The pt died peacefully the next morning surrounded by her family. They came by the hospital on Monday, brought a beautiful cake for the staff, thank-you cards for me and my preceptor with gift certificates inside to a nearby restaurant. They looked so at peace. They were smiling and gave us all hugs. It was a proud moment for me to be a nurse! :spin: I stopped feeling guilty for "pulling her back" that previous week, and told myself that her family needed that extra time to process what was going on and be at peace with one another.
BlueEyed RN, I wish you all the inner strength and peace in your job. Someone else mentioned keeping a journal. I was doing that when I first started in ICU and it helped me A LOT! I also called other nursing friends when I'd had a bad day (believe me, there have been several along my 3 month orientation!) And, this web site is great to come to when you need to vent, need support, and just need to read that someone has "been there". Best wishes!!

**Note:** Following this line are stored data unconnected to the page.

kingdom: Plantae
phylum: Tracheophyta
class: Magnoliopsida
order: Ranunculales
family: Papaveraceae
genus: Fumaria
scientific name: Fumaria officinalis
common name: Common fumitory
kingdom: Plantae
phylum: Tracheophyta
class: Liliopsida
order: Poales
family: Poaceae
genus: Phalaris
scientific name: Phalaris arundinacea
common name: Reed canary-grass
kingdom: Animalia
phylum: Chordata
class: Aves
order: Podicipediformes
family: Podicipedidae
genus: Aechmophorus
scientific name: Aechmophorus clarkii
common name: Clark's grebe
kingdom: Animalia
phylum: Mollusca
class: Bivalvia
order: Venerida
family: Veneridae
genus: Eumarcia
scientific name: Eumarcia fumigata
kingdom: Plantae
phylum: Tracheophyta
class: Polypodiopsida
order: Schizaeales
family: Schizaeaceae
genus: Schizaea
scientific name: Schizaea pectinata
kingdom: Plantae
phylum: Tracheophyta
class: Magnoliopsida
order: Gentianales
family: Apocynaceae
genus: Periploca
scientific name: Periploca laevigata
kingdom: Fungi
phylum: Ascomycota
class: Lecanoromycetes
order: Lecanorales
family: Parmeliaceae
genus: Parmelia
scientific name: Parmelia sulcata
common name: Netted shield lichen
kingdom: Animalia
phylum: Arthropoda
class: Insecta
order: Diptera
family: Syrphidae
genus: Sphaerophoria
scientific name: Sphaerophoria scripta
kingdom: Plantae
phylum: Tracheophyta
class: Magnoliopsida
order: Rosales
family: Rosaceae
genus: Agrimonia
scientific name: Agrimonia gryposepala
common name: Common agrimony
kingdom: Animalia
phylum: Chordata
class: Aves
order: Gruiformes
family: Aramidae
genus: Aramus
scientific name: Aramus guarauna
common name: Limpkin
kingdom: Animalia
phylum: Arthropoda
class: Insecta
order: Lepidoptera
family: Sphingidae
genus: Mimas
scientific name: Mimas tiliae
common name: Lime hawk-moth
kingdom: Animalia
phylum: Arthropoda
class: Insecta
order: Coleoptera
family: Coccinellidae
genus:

Oct 24, '06Again, you didn't kill her! I work with a lot of hospice and palliative care patients (in fact, other units send dying pts to us becasue they are not used to it and dont know how to handle it), and the fact is, people die. Nobody is going to live forever. It's one of the hardest things in the world to deal with (or even to understand), especially when you're not used to it. I have given meds or turned a pt only to have them die a few minutes later. And nothing that I did killed them. They just died the way they wanted to - as comfortably and peacefully as possible, with no tubes sticking in them or monitors beeping, or Heaven forbid, chest compressions. It's harder for me to watch the pts with families who refuse to let go...they force tube feeds in them and keep them along for as long as they can, just because they (family) aren't ready to let go. Think of what that pt would have gone through if you had not extubated her. Now it's over, and she's at peace. Don't beat yourself up about it. You did what was right for the pt and the family.